Ciertamente, como señala César Mella, en su columna dominical de “El Nacional” puede darse por seguro que el resultado de la elección marca el final de la presencia y gestión en el país del polémico embajador James Wally Brewster, cuya inexperiencia diplomática le llevó a adoptar posiciones que le dieron un sentido de arrogancia e ingerencismo a su actuación en más de una ocasión.  Queda por ver si su sustituto dispondrá de algún conocimiento en el campo de las relaciones exteriores o como en su caso y otros anteriores, su nombramiento responderá a una simple retribución a su activismo electoral y por consiguiente, nos tocará en suerte otra nueva versión del “americano feo”.

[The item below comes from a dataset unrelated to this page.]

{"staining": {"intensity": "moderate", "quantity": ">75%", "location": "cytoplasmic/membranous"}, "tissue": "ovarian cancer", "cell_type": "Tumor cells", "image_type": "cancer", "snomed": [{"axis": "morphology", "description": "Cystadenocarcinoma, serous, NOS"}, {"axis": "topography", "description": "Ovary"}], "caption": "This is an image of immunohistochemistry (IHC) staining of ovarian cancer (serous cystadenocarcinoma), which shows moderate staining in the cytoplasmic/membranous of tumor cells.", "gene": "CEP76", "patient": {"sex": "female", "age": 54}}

Al margen de toda consideración, hay que reconocer la tenacidad que mostró el controversial empresario que le permitió superar todos los obstáculos, inclusive la oposición que encontró dentro del propio Partido Republicano por parte de algunos de sus líderes más influyentes, disgustados por el tono de su discurso y su atípico accionar reñido con la tradicional disciplina partidaria.   Pero esta sola cualidad no es garantía de que necesariamente será un buen presidente. Otorgándole el beneficio de la duda, los resultados de su gestión quedan referido al tiempo, que pondrá a prueba si persiste en llevar adelante sus controversiales pronunciamientos de campaña, o por el contrario, va a proceder con  la madurez, flexibilidad y prudencia que exige no solo el ejercicio de la presidencia de la nación más rica y poderosa de la tierra, donde su triunfo está despertando tan evidentes manifestaciones de rechazo,  sino la responsabilidad en el desempeño del  liderazgo mundial que trae aparejada.